Climate and Society in Ireland is a collection of essays, commissioned by the Royal Irish Academy, that provides a multi-period, interdisciplinary perspective on one of the most important challenges currently facing humanity. In Chapter 6, Lisa Coyle McClung and Gill Plunkett (both from Queen’s University Belfast) evaluate whether climate change may have played a role in altering the socio-economic or political framework in final prehistoric and early medieval Ireland.
There is a frequent, if often implicit, tendency to assume that cultural transitions of past societies were environmentally-driven and that climatic deteriorations, through their detrimental effects on the environment and subsistence economy, were the main agents of cultural decline. This environmentally-deterministic theory is often considered over and above other more intrinsic factors such as socio-political or economic turmoil. Climate does assert an important influence on the success and productivity levels of farming economies, but the relationship between climate and culture is not straightforward. Various complex influences—including social structure, technology and resources—will determine whether a community is sufficiently resilient to adapt and flourish at times of climate change or if it will collapse into crisis. Even when the occurrence of past climate changes can be substantiated, establishing a temporal correlation— much less a causal link—between climate and cultural change is fraught with difficulties, given the chronological uncertainties that frequently beset both the archaeological and palaeoclimate records.
Typically, environmentally deterministic models of past cultural change have focused on the impact climate change exerted on the subsistence base. Such a premise lends itself to testing through an examination of the palynological record. Landscape manipulation has long been associated with the subsistence economies of past populations and the pollen record can highlight key transitions in agricultural management. Simply put, the pollen record provides insight into the nature and intensity of farming in the past, though interpretation of the data can be complex. Ideally, pollen and palaeoclimate reconstructions from the same sedimentary sequence enable the relative timing of past climate and landuse changes to be identified unequivocally. Few such studies have yet been undertaken, however, perhaps partly due to a lack of interdisciplinary engagement.
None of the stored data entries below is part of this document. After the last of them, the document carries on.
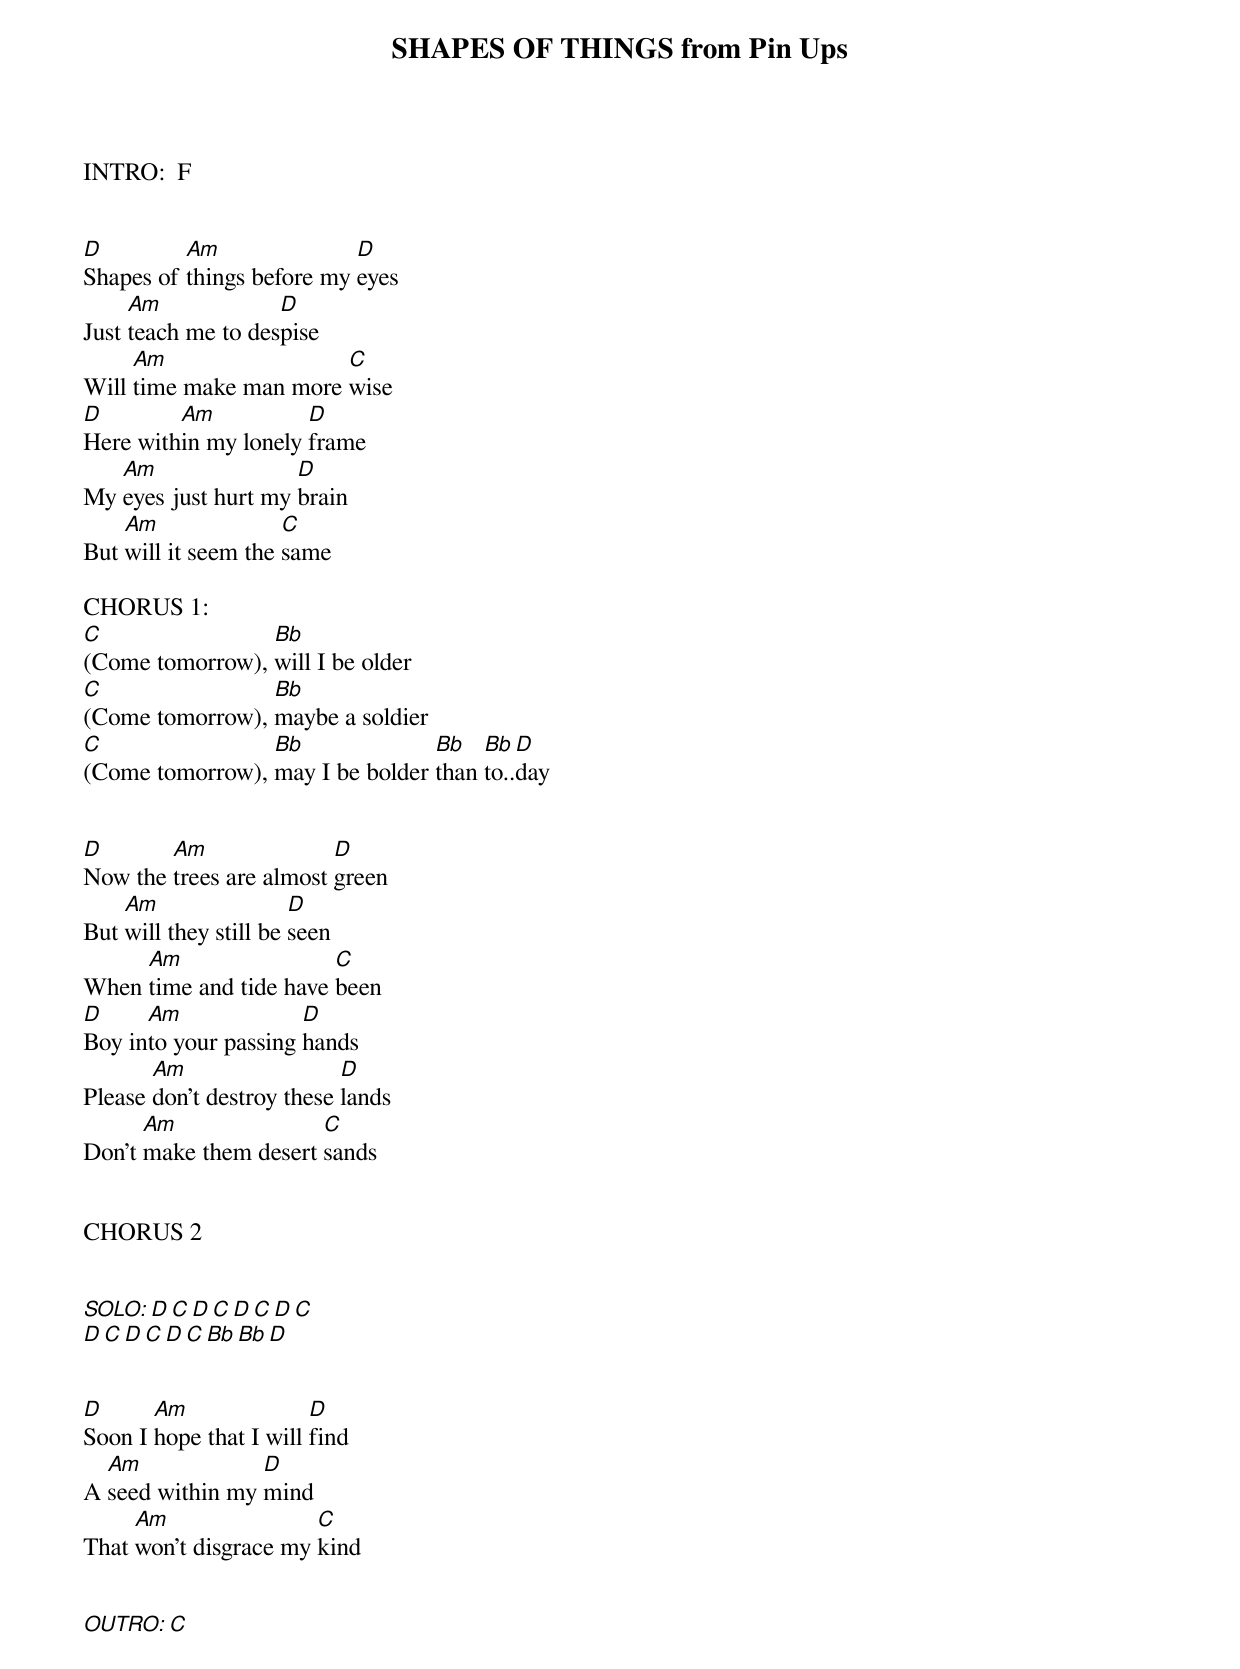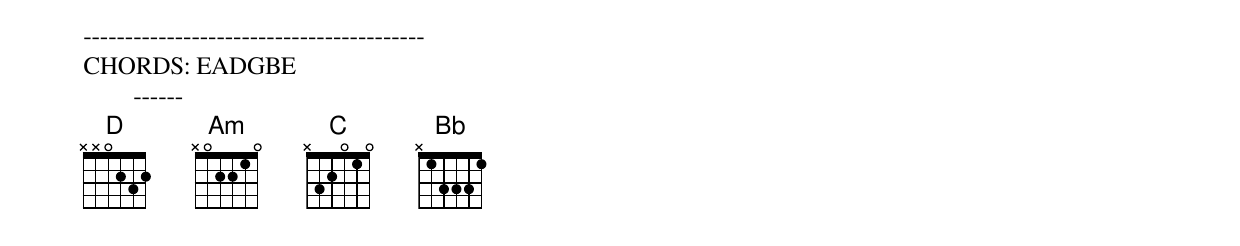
SHAPES OF THINGS from Pin Ups


INTRO:  F


D         Am               D
Shapes of things before my eyes
     Am             D
Just teach me to despise
     Am                 C
Will time make man more wise
D        Am           D
Here within my lonely frame
   Am                D
My eyes just hurt my brain
    Am               C
But will it seem the same

CHORUS 1:
C                Bb
(Come tomorrow), will I be older
C                Bb
(Come tomorrow), maybe a soldier
C                Bb              Bb   Bb  D
(Come tomorrow), may I be bolder than to..day


D       Am               D
Now the trees are almost green
    Am                 D
But will they still be seen
     Am                 C
When time and tide have been
D     Am              D
Boy into your passing hands
       Am                  D
Please don't destroy these lands
      Am               C
Don't make them desert sands


CHORUS 2


SOLO:  D  C  D  C  D  C  D  C
       D  C  D  C  D  C  Bb  Bb  D


D      Am               D
Soon I hope that I will find
  Am             D
A seed within my mind
     Am                C
That won't disgrace my kind


OUTRO:  C

-----------------------------------------
CHORDS: EADGBE
        ------
C       332010
D       XX0232
F       133211
Bb      X13331
Am      X02210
The end of the prehistoric era (the Developed to Late Iron Age) and the dawn of the historic (early medieval) period in Ireland feature several culturally distinct developments within the archaeological record, including ‘periods of much building’, changes in settlement types and patterns, and changes in economic practices. Perhaps not surprisingly, these changes have been attributed by some to climate fluctuations that at times benefitted, and at times undermined, social development. This chapter explores the likelihood of environmentally- driven cultural change in Ireland during the Developed to Late Iron Age and early medieval period by (i) reviewing archaeological evidence for cultural developments during these times that have been attributed to climate variability; (ii) evaluating palaeoclimate records from Ireland to identify potential climate events and transitions; and (iii) examining pollen records to identify if cultural or palaeoclimate changes coincided with variations in subsistence economy.